Gli scatti di anzianità verso la conferma

da La Tecnica della Scuola

Gli scatti di anzianità verso la conferma

Segnali di apertura anche dal ministro Giannini: è stato il punto più dibattuto durante la consultazione sulla Buona Scuola e a questo punto è sicuramente da discutere e negoziabile. I sindacati: lo avevamo detto, non si possono cancellare.

Sembra che la consultazione sulla “Buona Scuola” abbia fatto davvero ravvedere il Governosulla volontà di eliminare gli scatti di anzianità del personale scolastico. Una mezza conferma  su questa nuova linea è giunta dalle parole del ministro dell’Istruzione, Stefania Giannini, a conclusione di un’audizione tenuta il 18 dicembre su un affare assegnato alla Commissione Istruzione al Senato sul tema della scuola.

“L’idea di un azzeramento totale degli scatti di anzianità, da cui si parte volutamente nella Buona scuola per dare un messaggio forte in questa direzione, è un punto sicuramente da discutere e negoziabile”, ha detto Giannini. Che poi ha aggiunto: c’è anche “la ricaduta della valutazione delle carriere sui meccanismi stipendiali”, che “resterà in dibattito. Ma era già scritto nella nostra programmazione anche di negoziazione politica.
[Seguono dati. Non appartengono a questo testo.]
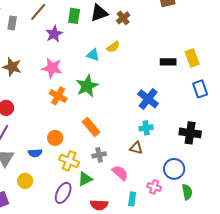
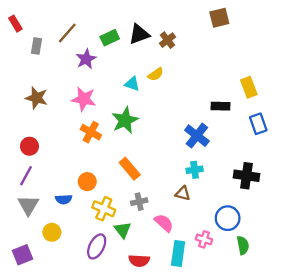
green rectangle: (74, 16) -> (110, 38), turned 56
black rectangle: (168, 62) -> (221, 106), moved
green triangle: (85, 179) -> (123, 230), turned -42
cyan rectangle: (132, 199) -> (178, 254), size x1.5

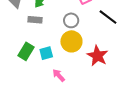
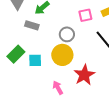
pink arrow: (59, 75) -> (58, 88), moved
E’ stato anche il punto più dibattuto nell’esito della consultazione” di due mesi sulla Buona scuola, ha sottolineato sempre il ministro.

Che in Commissione, ha aggiunto, “ho ribadito che è importante per me che il criterio del merito sia e rimanga dominante e concretamente trasferibile e quantificabile nell’avanzamento in carriera e negli aumenti stipendiali”. Ma “l’idea di un azzeramento totale degli scatti di anzianità è un punto sicuramente da discutere”.

L’uscita di Giannini sembra essere gradita dai sindacati: secondo Francesco Scrima, segretario generale Cisl Scuola, “giungono ormai ogni giorno segnali di apertura alla discussione su un tema, quello delle progressioni economiche del personale scolastico, su cui il governo ha raccolto fino ad oggi più critiche che consensi. Noi avevamo da subito evidenziato i limiti di una proposta complessivamente penalizzante sul piano economico e soprattutto destinata ad accentuare gli elementi di impropria competitività all’interno di sistema, quello scolastico, in cui si dovrebbe favorire quanto più possibile l’attitudine alla cooperazione su obiettivi condivisi di efficacia e qualità. Opinione, quest’ultima, autorevolmente confermata – è la Giannini a dircelo – dalla Commissione Istruzione del Senato”.

Deciso anche l’intervento di Marcello Pacifico, presidente Anief e segretario organizzativo Confedir, secondo cui “gli stipendi del personale della scuola si sono così sgonfiati da attestarsi oggi tra i 4 e 5 punti sotto l’inflazione: annullare gli scatti di anzianità significherebbe farli sprofondare ulteriormente”.

“Da parte nostra – continua Pacifico – non ci sono margini di trattativa. Non va infatti dimenticato che i vari Governi che si sono succeduti negli ultimi anni, prima quello del premier Mario Monti, poi di Enrico Letta e ora di Matteo Renzi, hanno tutti disposto delle norme ‘capestro’ per mantenere gli stipendi ai valori del 2009 prorogando il congelamento dell’indennità di vacanza contrattuale: tanto è vero che i nostri dipendenti della scuola, in linea con gli altri comparti pubblici, non potranno usufruirne sino al 2018. Si tratta, tra l’altro, di un danno economico tutt’altro che irrisorio: per la sola mancata assegnazione delle vacanza contrattuale, tra tre anni, lo Stato sarà debitore nei confronti degli insegnanti di quasi 9mila euro, derivanti dalla non assegnazione di 53 euro in media al mese”.

Per dare sostanza a quanto detto, il sindacato ricorda la retribuzione lorda di un insegnante della scuola secondaria di primo grado neo-assunto in Italia è di 24.141 euro (meno di 1.300 euro nette al mese), a fronte a media europea è di 26.852 euro. A fine carriera, già con gli attuali scatti stipendiali il gap diventa maggiore: 45.280 euro nella media dell’UE contro 36.157 in Italia, il 25 per cento in meno che arriva al 30 per cento nella secondaria di secondo grado. Con ritardi rispetto ad alcuni Paesi, come la Germania, che sfiorano il 50%. Figuriamoci dove potrà arrivare il divario se si cancellano pure gli aumenti automatici.